When DREAD had finished, Alligood said,  "Ya'll are pretty good ole sons,
But set down by that deer right there and we'll show you how it's done!!!

Fire from that purple bow, RUN BOYS RUN!!!
STAR's in the house let's have some fun!!
My arrow's in the 12 ring kicking yours out
Poor Team DREAD can only sit and pout!!

NOW, SUBSTITUE JOHNNY'S FIDDLE PLAYING WITH THE FOLLOWING: GOOD SHOT FATBOY, ANOTHER 12!! YA HEAH ME, THAT SHOT'S MONEY!!! WAITS IS ON TODAY, 6 UP AT THE HALFWAY POINT!! ALLIGOOD IS SMOKIN'EM, OLE RASPBERRY IS ON FIRE!! OK, GET THE PICTURE???


Slider and DREAD dropped their heads cause they knew that they'd been beat, 
They laid the cash and trophy of gold on the ground at STARS feet.

Alligood said" Just come on back if you ever wanna try again,
We done told ya'll once ya'll son of a guns, we're the best that's ever been!!

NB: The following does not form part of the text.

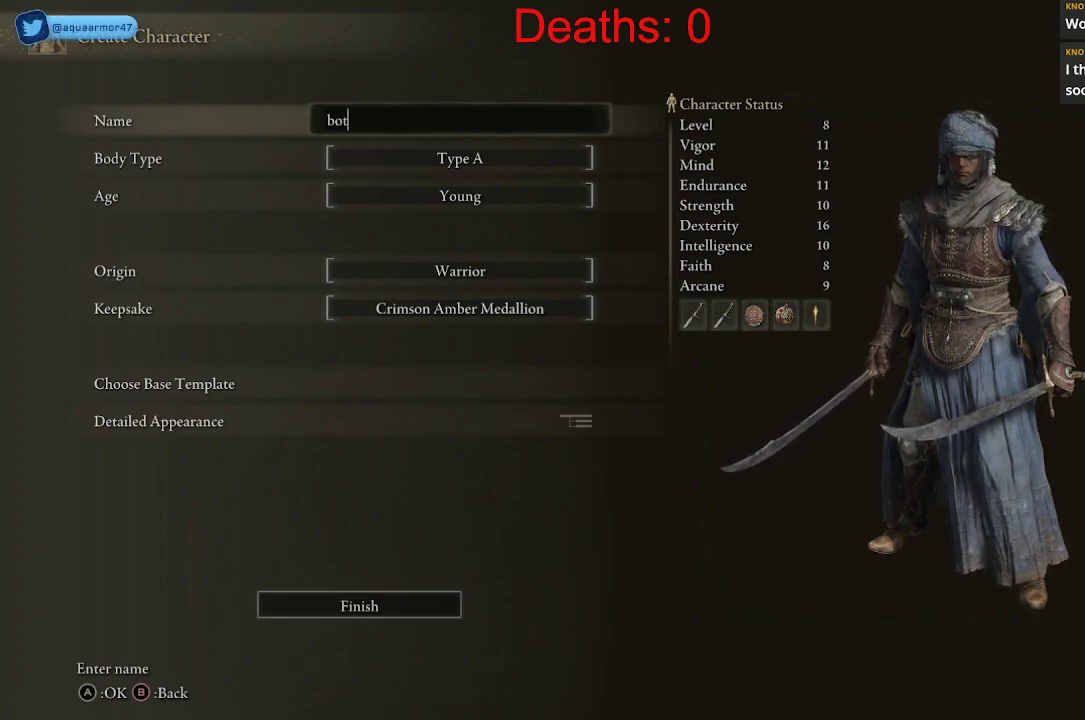
Gameplay with a controller (Xbox layout); each line is a JSON object with the inputs held at the frame after it. "events" lists button and stick changes between this image and that frame as [ms after this image, input, new state], when the widget could be followed in between.
{"buttons": [], "left_stick": "center", "right_stick": "center", "events": [[33, "DPAD_DOWN", "down"], [133, "DPAD_DOWN", "up"], [233, "DPAD_DOWN", "down"], [317, "DPAD_DOWN", "up"]]}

Now Slider, it's raining, can't shoot, I got all day. Give it your best shot, but second is the best you'll do!!!
Shoot'em straight!!!


----------



## alligood729 (Apr 5, 2008)

young gunna said:


> I got on woodys just a week ago
> to check out the ol smack talk show
> And what did i hear that made my day
> My ol buddy Dmedd was on his way
> ...



I hear you Gunna, you gonna be the first REDNECK ARCHERY BROTHA!!!


----------



## dmedd (Apr 5, 2008)

*re*

Ok Ok now it's my turn
So ya'll pull up a seat
And listen and learn

I shoot from the white stake
And you know this is true
So until you toe it with me
I'm not listening to you

I'm thinking about joining M.E.G.A.
Even though there's only four more
That doesn't matter because I
Won't have to drop a score

All you Smackers take my advice
You better practice hard
Because DMedd doesn't play nice

I came to Hilsman's and shot with the Gunna
I had a blast 
It couldn't have been funna

Open B shooters practice hard
Because DMedd shoots everyday
In his back yard

If I join M.E.G.A.
It looks to be in the cards
Go ahead and tell Miss Ginger
TO ORDER DMEDD AN EXTRA LARGE!!


----------



## alligood729 (Apr 5, 2008)

dmedd said:


> Ok Ok now it's my turn
> So ya'll pull up a seat
> And listen and learn
> 
> ...



Nice shot, but try again!!!


----------



## slideri10 (Apr 5, 2008)

*re*

Young gunna that's good, that I must say but when we stand at the stake again Slider will have the payday

Maybe again before Augusta,we'll see but regardless of the time, Slider will dominate class C. Can't wait till the day that I get my chance again to send Young Gunna packin and whipe away that silly grin.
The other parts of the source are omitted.